I’ve been waiting for the third album from EMA for quite a while now, ever since I had my life changed by her amazing second record “Past Life Martyred Saints” which was one of the first real classics of the new decade. Like her previous work, EMA’s new album “The Future’s Void” continues her commitment to avoid genre and to simply communicate a vast range of influences with her music. Depending on which glimpse of “The Future’s Void” you’ve heard first, it can be hard to describe exactly what kind of music EMA makes beyond labelling it some of the best pop music of the modern era.

Like so many forward thinking artists that came before her EMA demonstrates on “The Future’s Void” that she is poised to make her big leap onto the world stage. My first listen propelled me to picture a 2014 where EMA will dominate the world of pop music. The music of “The Future’s Void” is more focussed but still loose and flawed and it tangles itself in enough polish to shed its lo-fi dust but it never becomes a victim of the big pop sheen payoff.

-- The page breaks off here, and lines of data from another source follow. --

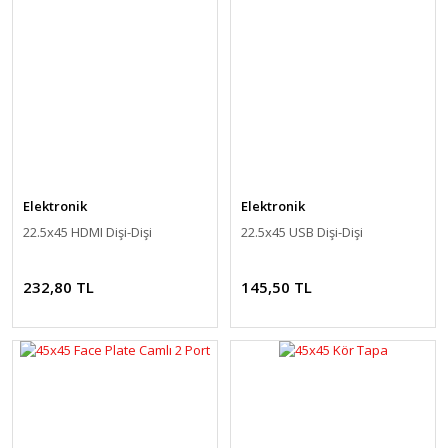
Elektronik
Elektronik
22.5x45 HDMI Dişi-Dişi
22.5x45 USB Dişi-Dişi
232,80 TL
145,50 TL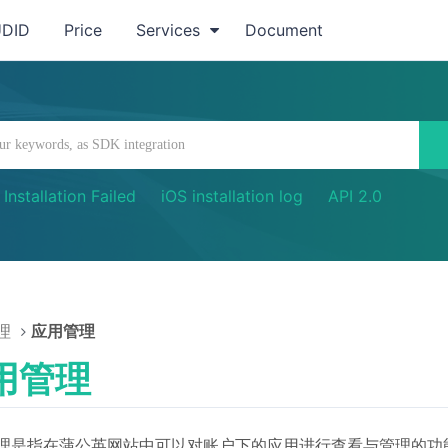
UDID
Price
Services
Document
Installation Failed
iOS installation log
API 2.0
理
应用管理
用管理
理是指在蒲公英网站中可以对账户下的应用进行查看与管理的功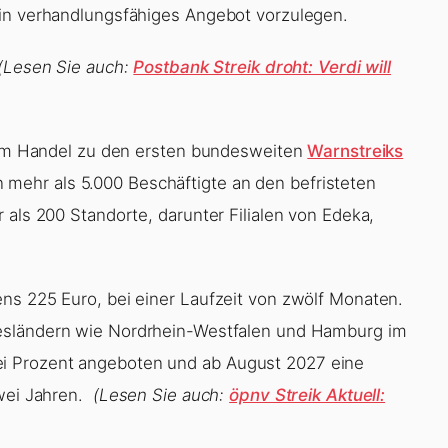
ein verhandlungsfähiges Angebot vorzulegen.
(Lesen Sie auch:
Postbank Streik droht: Verdi will
e im Handel zu den ersten bundesweiten
Warnstreiks
ehr als 5.000 Beschäftigte an den befristeten
 als 200 Standorte, darunter Filialen von Edeka,
ns 225 Euro, bei einer Laufzeit von zwölf Monaten.
esländern wie Nordrhein-Westfalen und Hamburg im
i Prozent angeboten und ab August 2027 eine
zwei Jahren.
(Lesen Sie auch:
öpnv Streik Aktuell: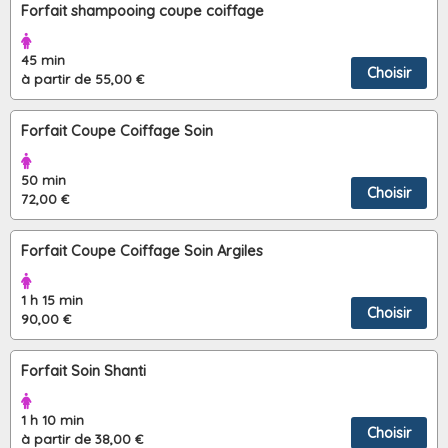
Forfait shampooing coupe coiffage
45 min
Choisir
à partir de 55,00 €
Forfait Coupe Coiffage Soin
50 min
Choisir
72,00 €
Forfait Coupe Coiffage Soin Argiles
1 h 15 min
Choisir
90,00 €
Forfait Soin Shanti
1 h 10 min
Choisir
à partir de 38,00 €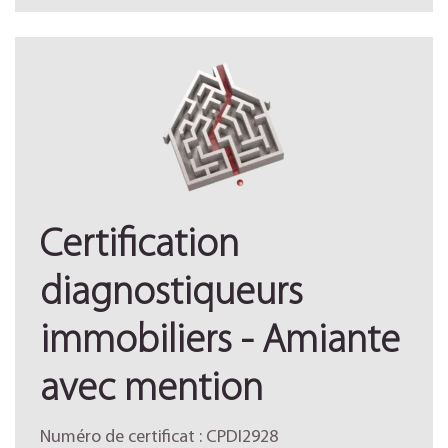
Certification
diagnostiqueurs
immobiliers - Amiante
avec mention
Numéro de certificat : CPDI2928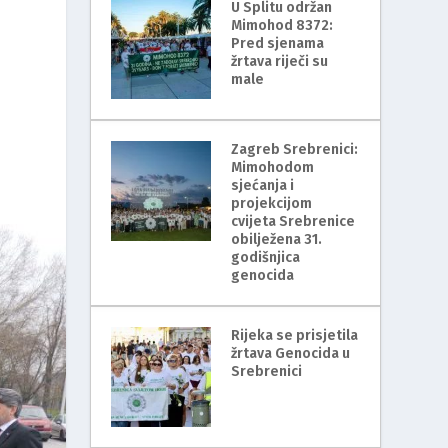
U Splitu održan
Mimohod 8372:
Pred sjenama
žrtava riječi su
male
Zagreb Srebrenici:
Mimohodom
sjećanja i
projekcijom
cvijeta Srebrenice
obilježena 31.
godišnjica
genocida
Rijeka se prisjetila
žrtava Genocida u
Srebrenici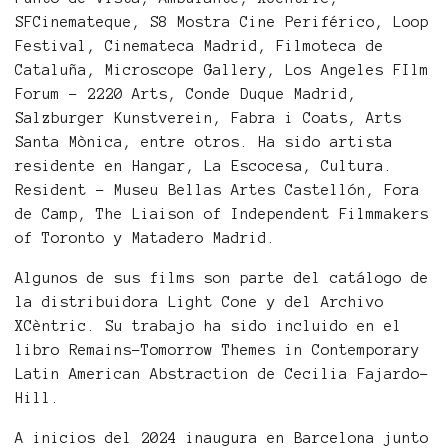
SFCinemateque, S8 Mostra Cine Periférico, Loop
Festival, Cinemateca Madrid, Filmoteca de
Cataluña, Microscope Gallery, Los Angeles FIlm
Forum - 2220 Arts, Conde Duque Madrid,
Salzburger Kunstverein, Fabra i Coats, Arts
Santa Mònica, entre otros. Ha sido artista
residente en Hangar, La Escocesa, Cultura.
Resident - Museu Bellas Artes Castellón, Fora
de Camp, The Liaison of Independent Filmmakers
of Toronto y Matadero Madrid.
Algunos de sus films son parte del catálogo de
la distribuidora Light Cone y del Archivo
XCèntric. Su trabajo ha sido incluido en el
libro Remains–Tomorrow Themes in Contemporary
Latin American Abstraction de Cecilia Fajardo-
Hill.
A inicios del 2024 inaugura en Barcelona junto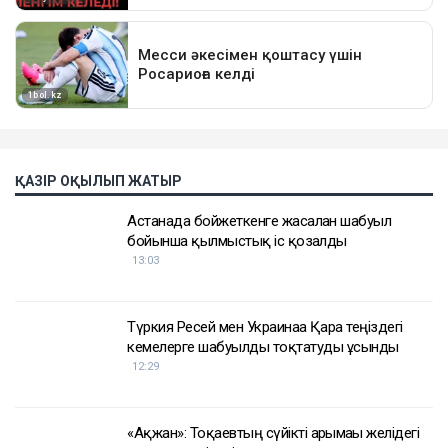
ҚАЗІР ОҚЫЛЫП ЖАТЫР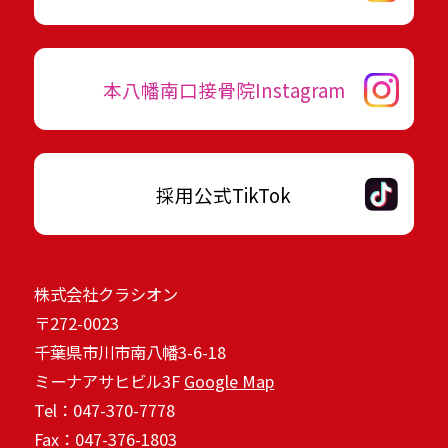
本八幡南口接骨院Instagram
採用公式TikTok
株式会社クラシオン
〒272-0023
千葉県市川市南八幡3-6-18
ミーナアサヒビル3F
Google Map
Tel：047-370-7778
Fax：047-376-1803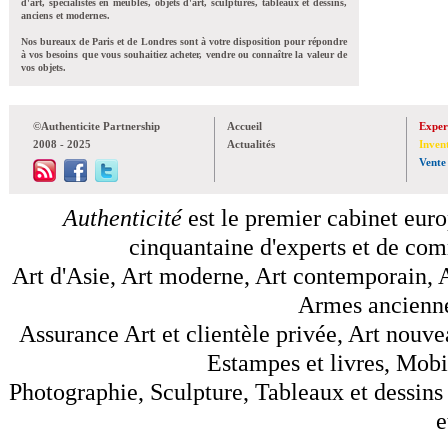
d'art, spécialistes en meubles, objets d'art, sculptures, tableaux et dessins,
anciens et modernes.
Nos bureaux de Paris et de Londres sont à votre disposition pour répondre
à vos besoins que vous souhaitiez acheter, vendre ou connaître la valeur de
vos objets.
©Authenticite Partnership
Accueil
Exper
2008 - 2025
Actualités
Inven
Vente
Authenticité
est le premier cabinet euro
cinquantaine d'experts et de comm
Art d'Asie, Art moderne, Art contemporain, A
Armes anciennes
Assurance Art et clientèle privée, Art nouve
Estampes et livres, Mobil
Photographie, Sculpture, Tableaux et dessins 
e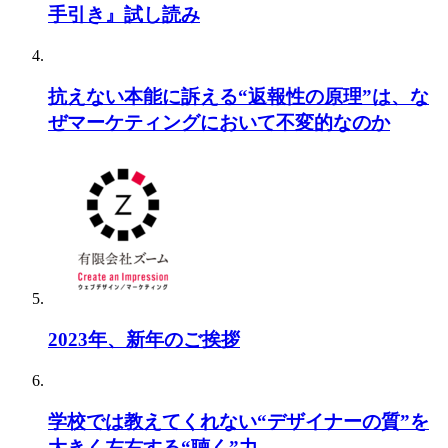
手引き』試し読み
抗えない本能に訴える“返報性の原理”は、な
ぜマーケティングにおいて不変的なのか
2023年、新年のご挨拶
学校では教えてくれない“デザイナーの質”を
大きく左右する“聴く”力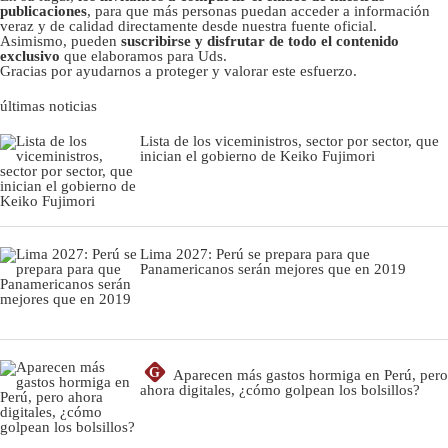
publicaciones
, para que más personas puedan acceder a información
veraz y de calidad directamente desde nuestra fuente oficial.
Asimismo, pueden
suscribirse y disfrutar de todo el contenido
exclusivo
que elaboramos para Uds.
Gracias por ayudarnos a proteger y valorar este esfuerzo.
últimas noticias
Lista de los viceministros, sector por sector, que
inician el gobierno de Keiko Fujimori
Lima 2027: Perú se prepara para que
Panamericanos serán mejores que en 2019
G
Aparecen más gastos hormiga en Perú, pero
ahora digitales, ¿cómo golpean los bolsillos?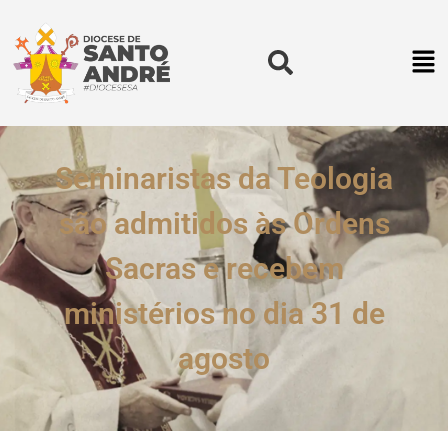
Seminaristas da Teologia
são admitidos às Ordens
Sacras e recebem
ministérios no dia 31 de
agosto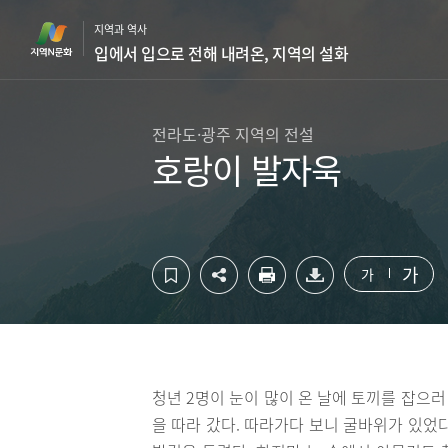
컨
하
지역과 역사
텐
단
입에서 입으로 전해 내려온, 지역의 설화
츠
영
영
역
역
바
바
로
전라도·광주 지역의 전설
로
가
호랑이 발자욱
가
기
기
가
가
청년 2명이 눈이 많이 온 날에 토끼를 잡으러
을 따라 갔다. 따라가다 보니 굴바위가 있었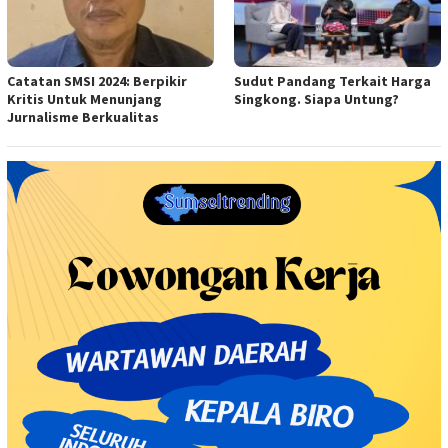
Catatan SMSI 2024: Berpikir
Sudut Pandang Terkait Harga
Kritis Untuk Menunjang
Singkong. Siapa Untung?
Jurnalisme Berkualitas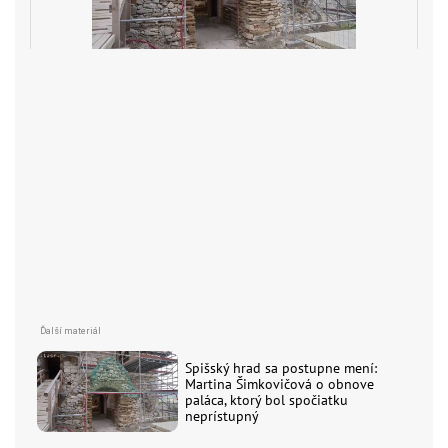
Spišský hrad sa postupne mení:
Martina Šimkovičová o obnove
paláca, ktorý bol spočiatku
neprístupný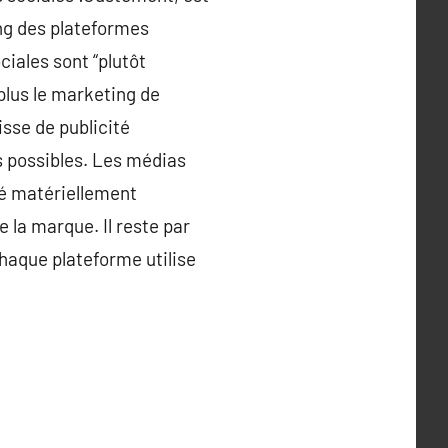
ng des plateformes
ciales sont “plutôt
 plus le marketing de
isse de publicité
es possibles. Les médias
té matériellement
e la marque. Il reste par
chaque plateforme utilise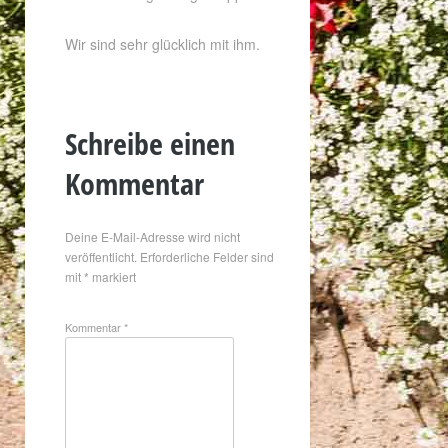
Wir sind sehr glücklich mit ihm.
Schreibe einen
Kommentar
Deine E-Mail-Adresse wird nicht
veröffentlicht.
Erforderliche Felder sind
mit
*
markiert
Kommentar
*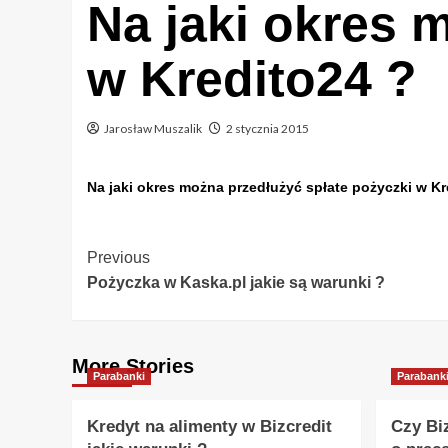
Na jaki okres 
w Kredito24 ?
Jarosław Muszalik
2 stycznia 2015
Na jaki okres można przedłużyć spłate pożyczki w Kr
Post
Previous
Pożyczka w Kaska.pl jakie są warunki ?
Navigation
More Stories
Parabanki
Parabank
Kredyt na alimenty w Bizcredit
Czy Bi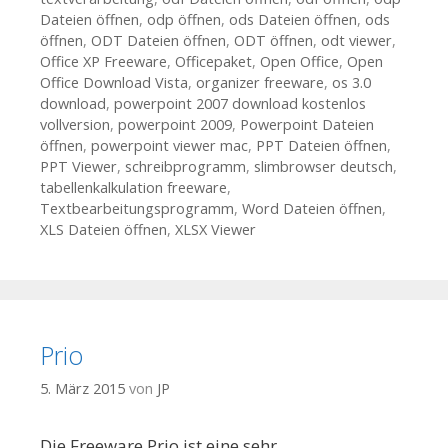
Dateien öffnen
,
odp öffnen
,
ods Dateien öffnen
,
ods
öffnen
,
ODT Dateien öffnen
,
ODT öffnen
,
odt viewer
,
Office XP Freeware
,
Officepaket
,
Open Office
,
Open
Office Download Vista
,
organizer freeware
,
os 3.0
download
,
powerpoint 2007 download kostenlos
vollversion
,
powerpoint 2009
,
Powerpoint Dateien
öffnen
,
powerpoint viewer mac
,
PPT Dateien öffnen
,
PPT Viewer
,
schreibprogramm
,
slimbrowser deutsch
,
tabellenkalkulation freeware
,
Textbearbeitungsprogramm
,
Word Dateien öffnen
,
XLS Dateien öffnen
,
XLSX Viewer
Prio
5. März 2015
von
JP
Die Freeware Prio ist eine sehr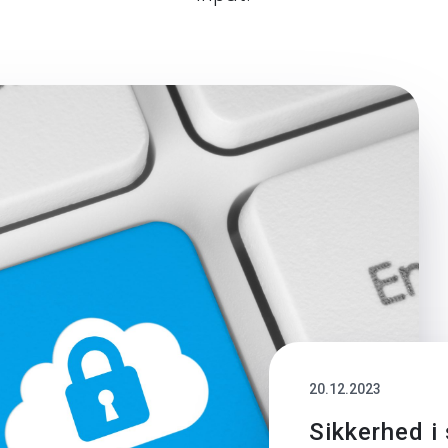
20.12.2023
Sikkerhed i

There is a synergy of emotion and humour sprinkled inside each song with enough nostalgia to satisfy those who thirst for the old via the new. It is this humour that makes these rather emotional songs so poignant and it is what sets EMA apart from her peers. Add to this EMA’s ability to go deep and parade an intensity that is equally as poetic as it is full of nonsense. The little reflective moments on both her own personal life and the world around her give an accurate snapshot of the complexities of living in the warmth of old world yearnings in the digital age.

I’m reluctant to steer you to a particular song because the journey of “The Future’s Void” lays within its diversity stylistically but the swoony pulse of “3Jane” is a fine example of when EMA does the melancholy singer / songwriter storyteller with a degree of modern fragility that it’s hard not to be sucked into the sway of it. You can then listen to a song like “So Blonde” and hear the humour and playfulness mixed with the serious and the sublime to paint a unique picture of what EMA communicates as an artist. The lazy lo-fi vocal strum of “So Blonde” has an almost rehearsed sleaze that plays into the stereotype of the subject matter and this is what makes this song such a middle finger to all that is glorified in the modern pop world whilst also embracing it.

I think EMA is fucking brilliant, she is pure class and has a million levels of talent and outshines everyone and everything happening at the moment. I’m confident that this will be a very important record for not only me but a lot of other people in 2014 and although I’m reluctant to let what I’ve felt was my own “best kept secret” out to the wider listening public, I’m also excited that EMA will finally start to get the praise she deserves.

The new album from EMA is called “The Future’s Void” and it is a truly flawless musical odyssey.